Media buyers told Adweek they are intrigued by Snap’s new commercial offering. 

“Across the industry, we are seeing companies trying to prove out the monetization value of short-form video content, with Quibi being the obvious example,” said Melanie Nelson from Media Kitchen. “With ad budgets down, now is as good of time as any to test new things.” Quibi, the Jeffrey Katzenberg and Meg Whitman-backed short-form streaming venture, arrived earlier this month to much fanfare.

“Snapchat reported that time spent watching Snapchat Shows is higher than ever right now, so we’ve been recommending [First] Commercials to our clients to capitalize on this uptick,” said Melanie Rhoads at Nexstar Digital agency HYFN. “Since people consume video content on social differently than traditional TV commercials, it’s vital that brands ensure their message comes through within the first 3 seconds. [First] Commercials aligns perfectly with this, and the new ability to buy the first commercial is something that we and our clients have been asking for.”

While Snap saw strong first quarter earnings, analysts anticipate that the company will see its advertising business suffer in the second quarter with the entire ad sector taking a hit amid the Covid-19 pandemic. “If advertisers did cut budgets for Snapchat advertising, they may not have done so in large numbers before the end of the quarter,” said eMarketer principal analyst Debra Aho Williamson. “I believe the second quarter will be a much more important quarter to watch.”

Snap declined to provide revenue guidance for its Q2 revenue during their Q1 earnings call due to the current economic turmoil.

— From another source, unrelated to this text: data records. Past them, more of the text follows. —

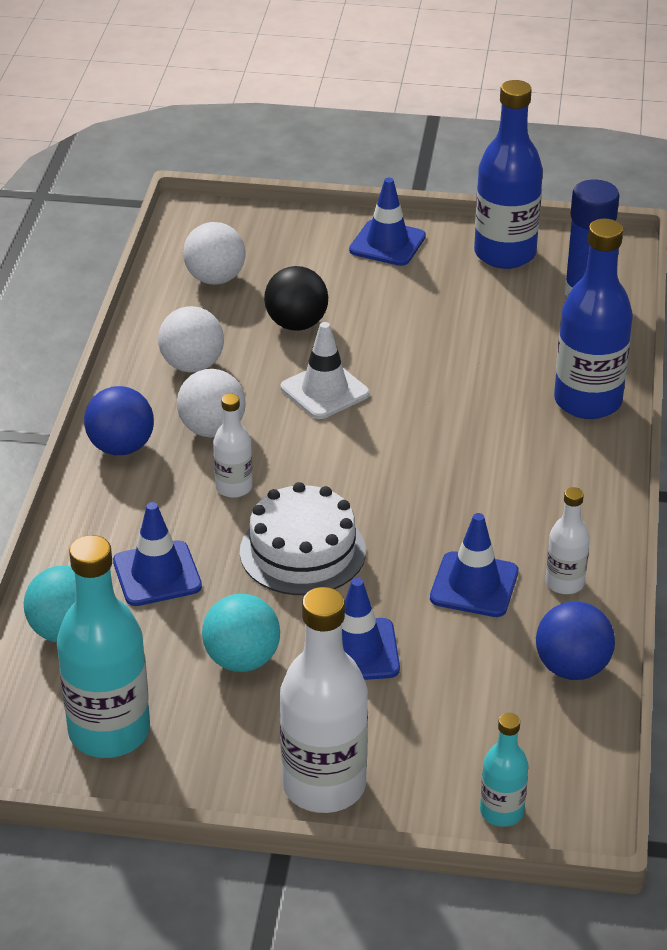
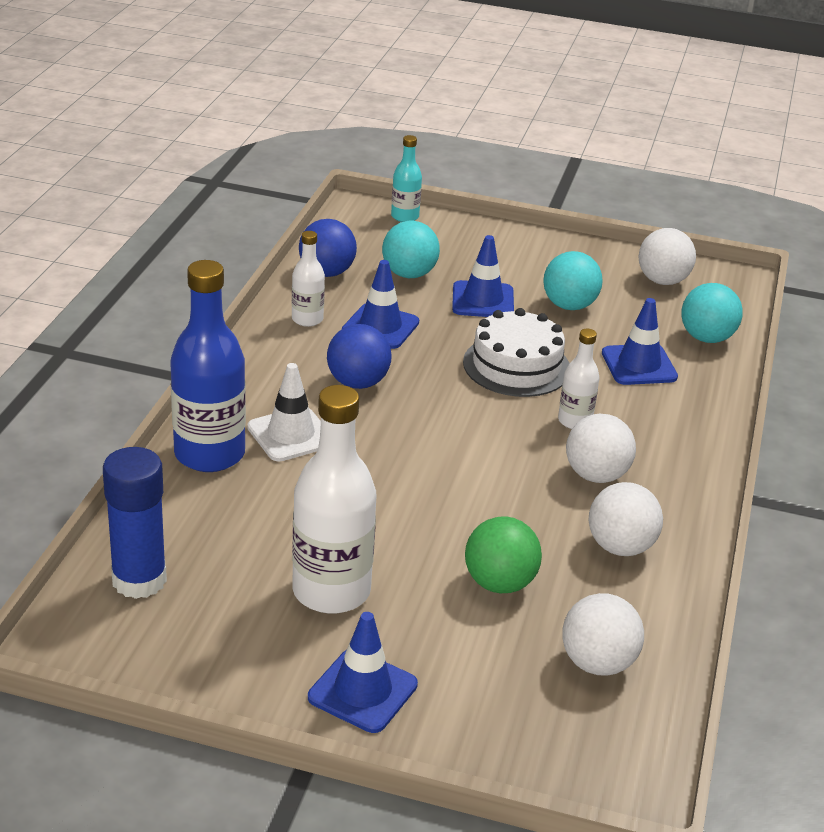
camera: 175 degrees left, 5 degrees down
turquoise bottle [57,535,150,758] -> white ball [639,228,696,285]
blue ball [84,386,154,455] -> blue ball moved to [327,324,392,389]
black ball [264,266,328,331] -> green ball [465,516,542,593]
white bottle [280,587,368,813] -> white bottle moved to [292,385,377,614]
white traffic cone [281,322,370,419] -> white traffic cone moved to [247,363,321,462]
blue bottle [474,80,543,269] -> none
none -> turquoise ball [382,221,440,278]

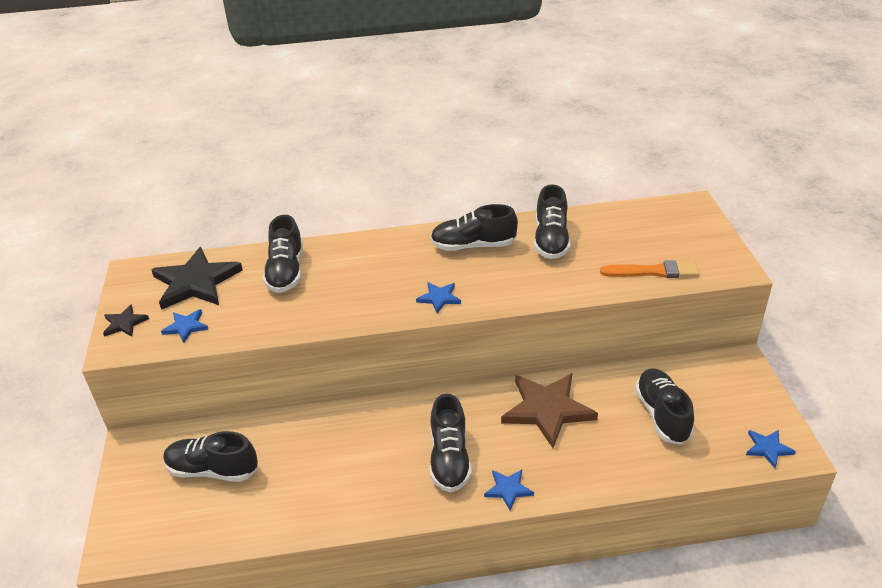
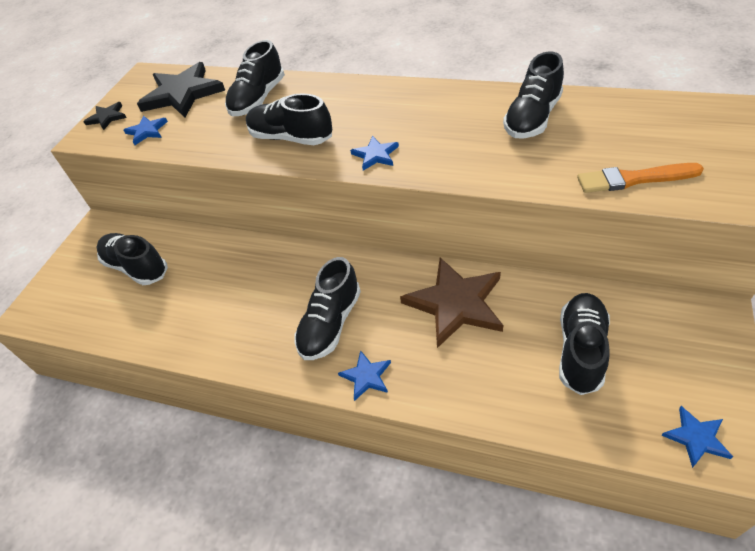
camera: 30 degrees right, 10 degrees up
black shoe [430,204,518,251] -> black shoe moved to [246,93,332,145]
orange brush [600,261,699,278] -> orange brush turned 150 degrees clockwise [577,163,704,193]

“We’re certainly hearing from many advertisers that the outbreak has dramatically shifted the way they are thinking about reaching audiences,” Roter said. “Our sales teams have been really focused on helping our partners craft the right messages, creating the right experiences during these difficult times, partnering with brands with how to speak to the Snapchat generation.”

While the world continues to adjust to life under quarantine, Snapchat knows more people are looking for shows to watch. With advertising budgets down, it only seems natural to offer a big-ticket ad experience for those brands that are still trying to reach people in their homes. While travel might not be coming back anytime soon, stay-at-home brands are stepping up to the plate.